Try it: Print every line of text in the data below without changing a character, and omit the pictures from the output.

Data records:
------

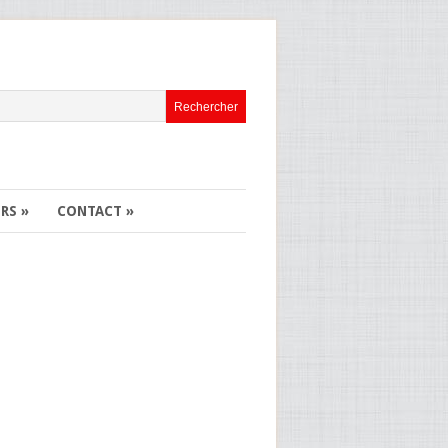
ERS
»
CONTACT
»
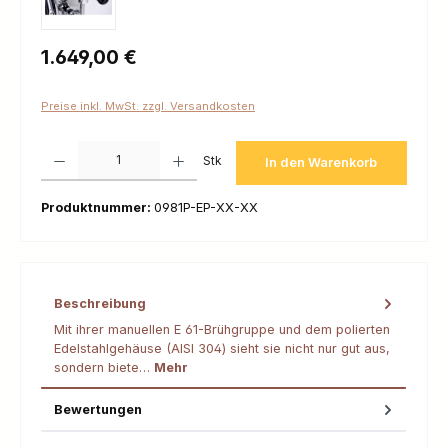
Regulärer Preis:
1.649,00 €
Preise inkl. MwSt. zzgl. Versandkosten
Produkt Anzahl: Gib den gewünschten Wert ein oder benutze die Schaltfl
Stk
In den Warenkorb
Produktnummer:
0981P-EP-XX-XX
Beschreibung
Mit ihrer manuellen E 61-Brühgruppe und dem polierten
Edelstahlgehäuse (AISI 304) sieht sie nicht nur gut aus,
sondern biete…
Mehr
Bewertungen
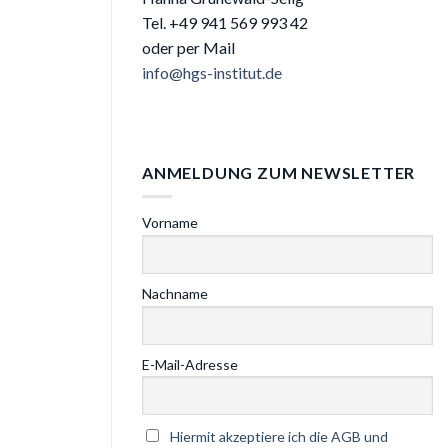
Tel. +49 941
569 993 42
oder per Mail
info@hgs-institut.de
ANMELDUNG ZUM NEWSLETTER
Vorname
Nachname
E-Mail-Adresse
Hiermit akzeptiere ich die AGB und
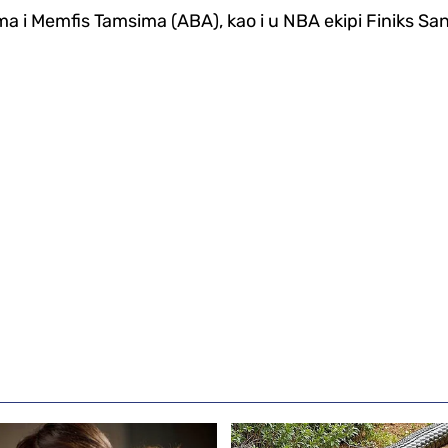
ma i Memfis Tamsima (ABA), kao i u NBA ekipi Finiks San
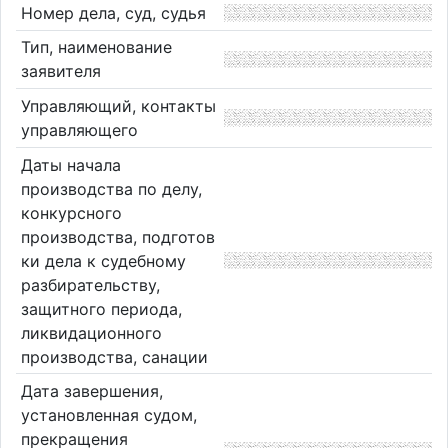
Номер дела, суд, судья
Тип, наименование
заявителя
Управляющий, контакты
управляющего
Даты начала
производства по делу,
конкурсного
производства, подготов
ки дела к судебному
разбирательству,
защитного периода,
ликвидационного
производства, санации
Дата завершения,
установленная судом,
прекращения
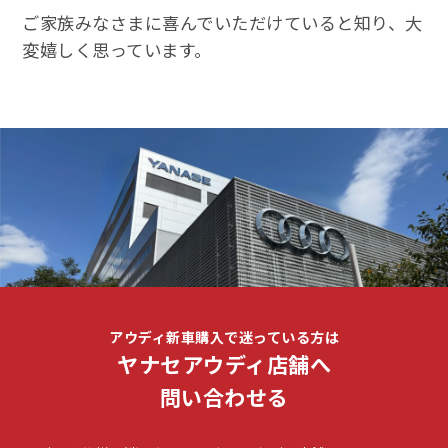
ご家族みなさまに喜んでいただけていると知り、大
変嬉しく思っています。
アウディ新車購入で迷っている方は
ヤナセアウディ店舗へ
問い合わせる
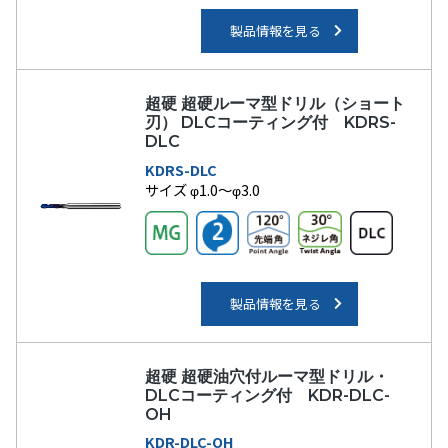
製品情報を見る
超硬 超硬ルーマ型ドリル（ショート
刃） DLCコーティング付 KDRS-
DLC
KDRS-DLC
サイズ φ1.0～φ3.0
製品情報を見る
超硬 超硬油穴付ルーマ型ドリル・
DLCコーティング付 KDR-DLC-
OH
KDR-DLC-OH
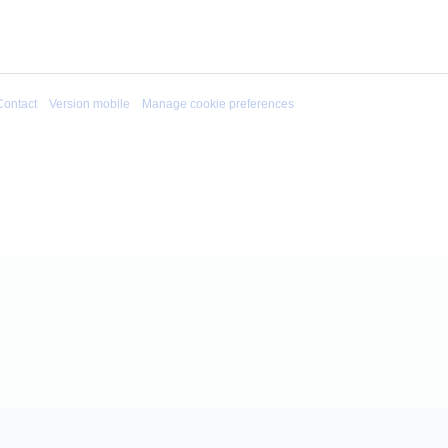
Contact
Version mobile
Manage cookie preferences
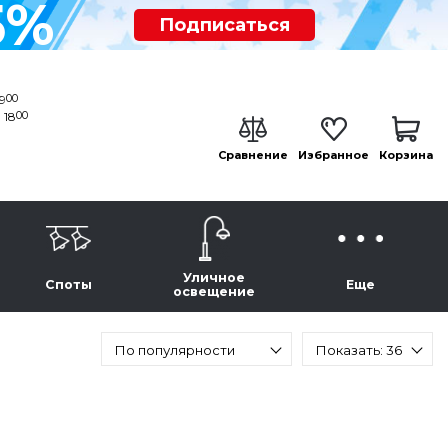
5%
Подписаться
00
19
00
 18
Сравнение
Избранное
Корзина
Уличное
Споты
Еще
освещение
По популярности
Показать: 36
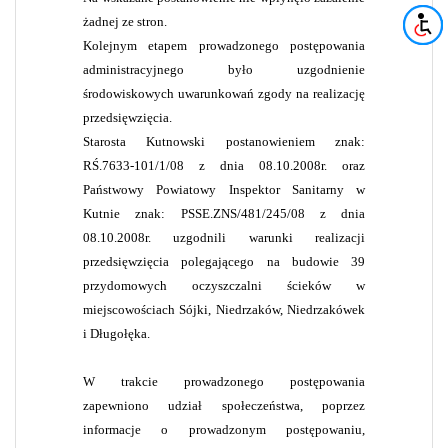
żadnej ze stron.
Kolejnym etapem prowadzonego postępowania
administracyjnego było uzgodnienie
środowiskowych uwarunkowań zgody na realizację
przedsięwzięcia.
Starosta Kutnowski postanowieniem znak:
RŚ.7633-101/1/08 z dnia 08.10.2008r. oraz
Państwowy Powiatowy Inspektor Sanitarny w
Kutnie znak: PSSE.ZNS/481/245/08 z dnia
08.10.2008r. uzgodnili warunki realizacji
przedsięwzięcia polegającego na budowie 39
przydomowych oczyszczalni ścieków w
miejscowościach Sójki, Niedrzaków, Niedrzakówek
i Długołęka.
W trakcie prowadzonego postępowania
zapewniono udział społeczeństwa, poprzez
informacje o prowadzonym postępowaniu,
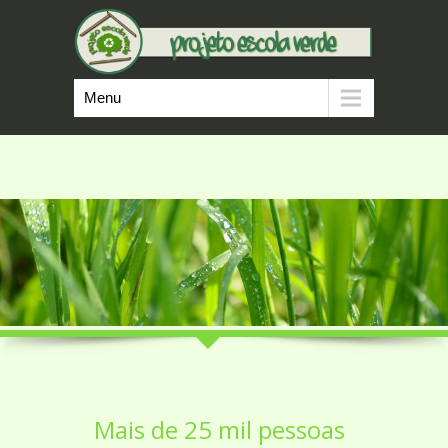
Menu
Mais de 25 mil pessoas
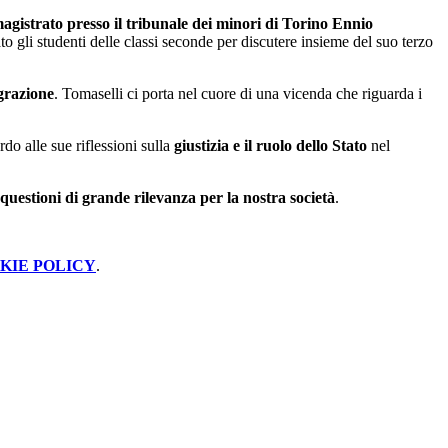
agistrato presso il tribunale dei minori di Torino Ennio
to gli studenti delle classi seconde per discutere insieme del suo terzo
grazione
. Tomaselli ci porta nel cuore di una vicenda che riguarda i
do alle sue riflessioni sulla
giustizia e il ruolo dello Stato
nel
questioni di grande rilevanza per la nostra società
.
KIE POLICY
.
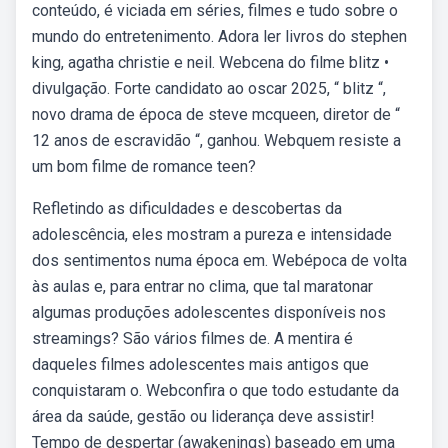
conteúdo, é viciada em séries, filmes e tudo sobre o
mundo do entretenimento. Adora ler livros do stephen
king, agatha christie e neil. Webcena do filme blitz •
divulgação. Forte candidato ao oscar 2025, “ blitz “,
novo drama de época de steve mcqueen, diretor de “
12 anos de escravidão “, ganhou. Webquem resiste a
um bom filme de romance teen?
Refletindo as dificuldades e descobertas da
adolescência, eles mostram a pureza e intensidade
dos sentimentos numa época em. Webépoca de volta
às aulas e, para entrar no clima, que tal maratonar
algumas produções adolescentes disponíveis nos
streamings? São vários filmes de. A mentira é
daqueles filmes adolescentes mais antigos que
conquistaram o. Webconfira o que todo estudante da
área da saúde, gestão ou liderança deve assistir!
Tempo de despertar (awakenings) baseado em uma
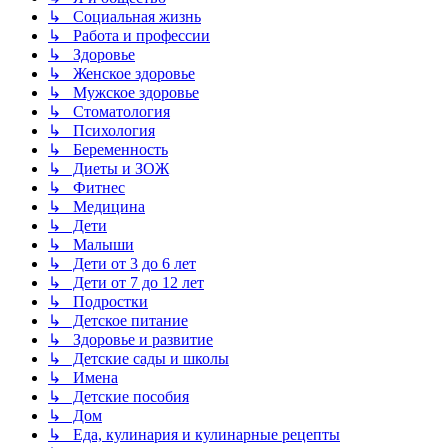
↳ Социальная жизнь
↳ Работа и профессии
↳ Здоровье
↳ Женское здоровье
↳ Мужское здоровье
↳ Стоматология
↳ Психология
↳ Беременность
↳ Диеты и ЗОЖ
↳ Фитнес
↳ Медицина
↳ Дети
↳ Малыши
↳ Дети от 3 до 6 лет
↳ Дети от 7 до 12 лет
↳ Подростки
↳ Детское питание
↳ Здоровье и развитие
↳ Детские сады и школы
↳ Имена
↳ Детские пособия
↳ Дом
↳ Еда, кулинария и кулинарные рецепты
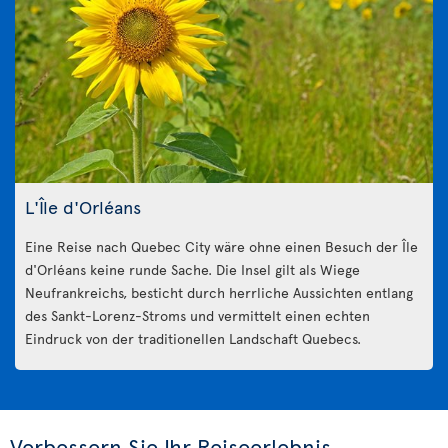
L'Île d'Orléans
Eine Reise nach Quebec City wäre ohne einen Besuch der Île
d'Orléans keine runde Sache. Die Insel gilt als Wiege
Neufrankreichs, besticht durch herrliche Aussichten entlang
des Sankt-Lorenz-Stroms und vermittelt einen echten
Eindruck von der traditionellen Landschaft Quebecs.
Verbessern Sie Ihr Reiseerlebnis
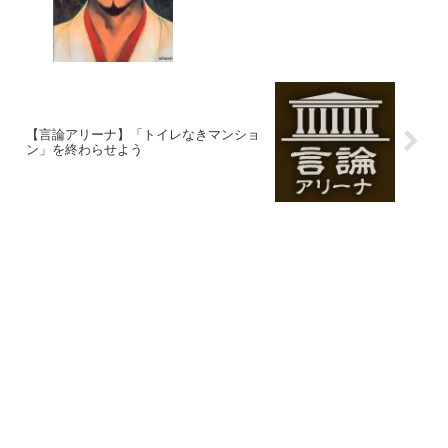
【言論アリーナ】「トイレなきマンショ
ン」を終わらせよう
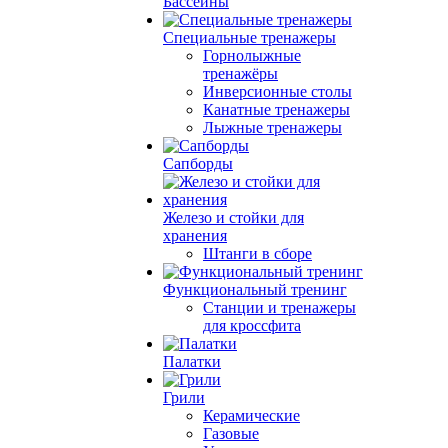
Бассейны
Специальные тренажеры
Горнолыжные
тренажёры
Инверсионные столы
Канатные тренажеры
Лыжные тренажеры
Сапборды
Железо и стойки для
хранения
Штанги в сборе
Функциональный тренинг
Станции и тренажеры
для кроссфита
Палатки
Грили
Керамические
Газовые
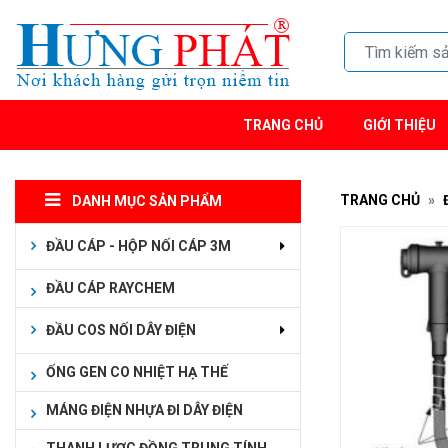
TRANG CHỦ
GIỚI THIỆU
TRANG CHỦ
DANH MỤC SẢN PHẨM
ĐẦU CÁP - HỘP NỐI CÁP 3M
ĐẦU CÁP RAYCHEM
ĐẦU COS NỐI DÂY ĐIỆN
ỐNG GEN CO NHIỆT HẠ THẾ
MÁNG ĐIỆN NHỰA ĐI DÂY ĐIỆN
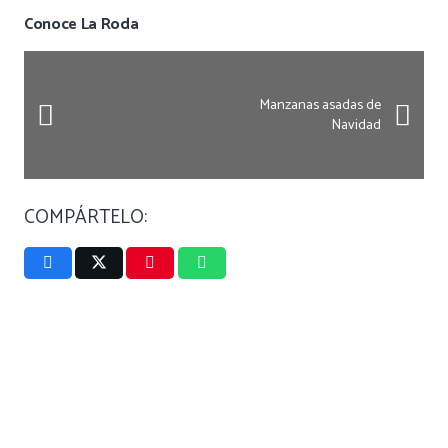
Conoce La Roda
Manzanas asadas de
Navidad
COMPÁRTELO:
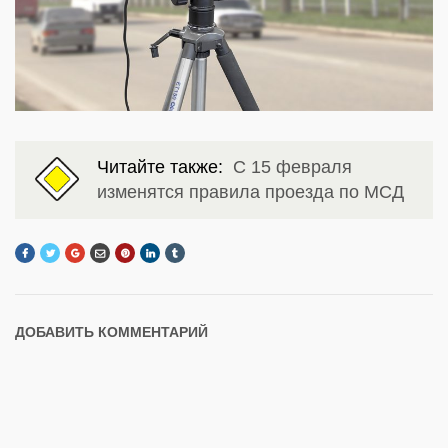
Читайте также:
С 15 февраля
изменятся правила проезда по МСД
ДОБАВИТЬ КОММЕНТАРИЙ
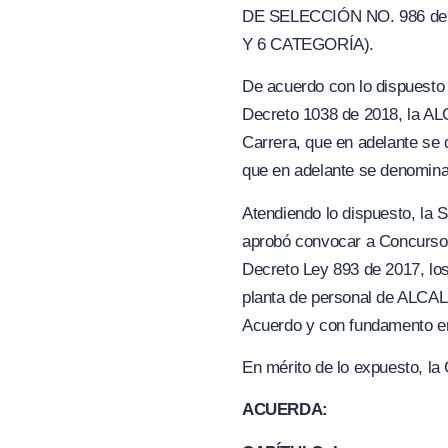
DE SELECCIÓN NO. 986 de
Y 6
CATEGORÍA).
De acuerdo con lo dispuesto e
Decreto 1038 de 2018, la A
Carrera, que en adelante se
que en adelante se denomina
Atendiendo lo dispuesto, la S
aprobó convocar a Concurso A
Decreto Ley 893 de 2017, los
planta de personal de ALCA
Acuerdo y con fundamento en 
En mérito de lo expuesto, la 
ACUERDA:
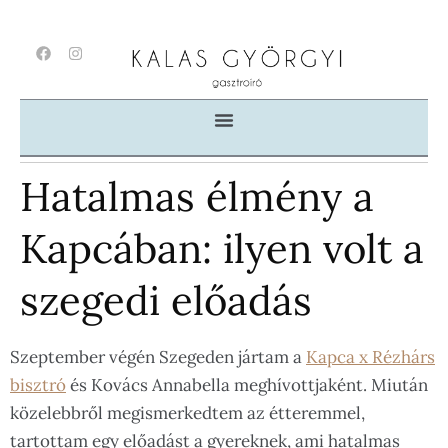
Hatalmas élmény a
Kapcában: ilyen volt a
szegedi előadás
Szeptember végén Szegeden jártam a
Kapca x Rézhárs
bisztró
és Kovács Annabella meghívottjaként. Miután
közelebbről megismerkedtem az étteremmel,
tartottam egy előadást a gyereknek, ami hatalmas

------

Exercise output:
ERS
»
CONTACT
»
Regulärer Preis:
1.649,00 €
Preise inkl. MwSt. zzgl. Versandkosten
Produkt Anzahl: Gib den gewünschten Wert ein oder benutze die Schaltfl
Stk
In den Warenkorb
Produktnummer:
0981P-EP-XX-XX
Beschreibung
Mit ihrer manuellen E 61-Brühgruppe und dem polierten
Edelstahlgehäuse (AISI 304) sieht sie nicht nur gut aus,
sondern biete…
Mehr
Bewertungen
Tel. +49 941
569 993 42
oder per Mail
info@hgs-institut.de
ANMELDUNG ZUM NEWSLETTER
Vorname
Nachname
E-Mail-Adresse
Hiermit akzeptiere ich die AGB und
ma i Memfis Tamsima (ABA), kao i u NBA ekipi Finiks San
Номер дела, суд, судья
Тип, наименование
заявителя
Управляющий, контакты
управляющего
Даты начала
производства по делу,
конкурсного
производства, подготов
ки дела к судебному
разбирательству,
защитного периода,
ликвидационного
производства, санации
Дата завершения,
установленная судом,
прекращения
ご家族みなさまに喜んでいただけていると知り、大
変嬉しく思っています。
アウディ新車購入で迷っている方は
ヤナセアウディ店舗へ
問い合わせる
製品情報を見る
超硬 超硬ルーマ型ドリル（ショート
刃） DLCコーティング付 KDRS-
DLC
KDRS-DLC
サイズ φ1.0～φ3.0
製品情報を見る
超硬 超硬油穴付ルーマ型ドリル・
DLCコーティング付 KDR-DLC-
OH
KDR-DLC-OH
Contact
Version mobile
Manage cookie preferences
5%
Подписаться
00
19
00
 18
Сравнение
Избранное
Корзина
Уличное
Споты
Еще
освещение
По популярности
Показать: 36
żadnej ze stron.
Kolejnym etapem prowadzonego postępowania
administracyjnego było uzgodnienie
środowiskowych uwarunkowań zgody na realizację
przedsięwzięcia.
Starosta Kutnowski postanowieniem znak:
RŚ.7633-101/1/08 z dnia 08.10.2008r. oraz
Państwowy Powiatowy Inspektor Sanitarny w
Kutnie znak: PSSE.ZNS/481/245/08 z dnia
08.10.2008r. uzgodnili warunki realizacji
przedsięwzięcia polegającego na budowie 39
przydomowych oczyszczalni ścieków w
miejscowościach Sójki, Niedrzaków, Niedrzakówek
i Długołęka.
W trakcie prowadzonego postępowania
zapewniono udział społeczeństwa, poprzez
informacje o prowadzonym postępowaniu,
Menu
Mais de 25 mil pessoas
agistrato presso il tribunale dei minori di Torino Ennio
to gli studenti delle classi seconde per discutere insieme del suo terzo
grazione
. Tomaselli ci porta nel cuore di una vicenda che riguarda i
do alle sue riflessioni sulla
giustizia e il ruolo dello Stato
nel
questioni di grande rilevanza per la nostra società
.
KIE POLICY
.
conteúdo, é viciada em séries, filmes e tudo sobre o
mundo do entretenimento. Adora ler livros do stephen
king, agatha christie e neil. Webcena do filme blitz •
divulgação. Forte candidato ao oscar 2025, “ blitz “,
novo drama de época de steve mcqueen, diretor de “
12 anos de escravidão “, ganhou. Webquem resiste a
um bom filme de romance teen?
Refletindo as dificuldades e descobertas da
adolescência, eles mostram a pureza e intensidade
dos sentimentos numa época em. Webépoca de volta
às aulas e, para entrar no clima, que tal maratonar
algumas produções adolescentes disponíveis nos
streamings? São vários filmes de. A mentira é
daqueles filmes adolescentes mais antigos que
conquistaram o. Webconfira o que todo estudante da
área da saúde, gestão ou liderança deve assistir!
Tempo de despertar (awakenings) baseado em uma
↳ Социальная жизнь
↳ Работа и профессии
↳ Здоровье
↳ Женское здоровье
↳ Мужское здоровье
↳ Стоматология
↳ Психология
↳ Беременность
↳ Диеты и ЗОЖ
↳ Фитнес
↳ Медицина
↳ Дети
↳ Малыши
↳ Дети от 3 до 6 лет
↳ Дети от 7 до 12 лет
↳ Подростки
↳ Детское питание
↳ Здоровье и развитие
↳ Детские сады и школы
↳ Имена
↳ Детские пособия
↳ Дом
↳ Еда, кулинария и кулинарные рецепты
L'Île d'Orléans
Eine Reise nach Quebec City wäre ohne einen Besuch der Île
d'Orléans keine runde Sache. Die Insel gilt als Wiege
Neufrankreichs, besticht durch herrliche Aussichten entlang
des Sankt-Lorenz-Stroms und vermittelt einen echten
Eindruck von der traditionellen Landschaft Quebecs.
Verbessern Sie Ihr Reiseerlebnis
【言論アリーナ】「トイレなきマンショ
ン」を終わらせよう
Бассейны
Специальные тренажеры
Горнолыжные
тренажёры
Инверсионные столы
Канатные тренажеры
Лыжные тренажеры
Сапборды
Железо и стойки для
хранения
Штанги в сборе
Функциональный тренинг
Станции и тренажеры
для кроссфита
Палатки
Грили
Керамические
Газовые
TRANG CHỦ
GIỚI THIỆU
TRANG CHỦ
DANH MỤC SẢN PHẨM
ĐẦU CÁP - HỘP NỐI CÁP 3M
ĐẦU CÁP RAYCHEM
ĐẦU COS NỐI DÂY ĐIỆN
ỐNG GEN CO NHIỆT HẠ THẾ
MÁNG ĐIỆN NHỰA ĐI DÂY ĐIỆN
Conoce La Roda
Manzanas asadas de
Navidad
COMPÁRTELO:
Читайте также:
С 15 февраля
изменятся правила проезда по МСД
ДОБАВИТЬ КОММЕНТАРИЙ
DE SELECCIÓN NO. 986 de
Y 6
CATEGORÍA).
De acuerdo con lo dispuesto e
Decreto 1038 de 2018, la A
Carrera, que en adelante se
que en adelante se denomina
Atendiendo lo dispuesto, la S
aprobó convocar a Concurso A
Decreto Ley 893 de 2017, los
planta de personal de ALCA
Acuerdo y con fundamento en 
En mérito de lo expuesto, la 
ACUERDA:
Hatalmas élmény a
Kapcában: ilyen volt a
szegedi előadás
Szeptember végén Szegeden jártam a
Kapca x Rézhárs
bisztró
és Kovács Annabella meghívottjaként. Miután
közelebbről megismerkedtem az étteremmel,
tartottam egy előadást a gyereknek, ami hatalmas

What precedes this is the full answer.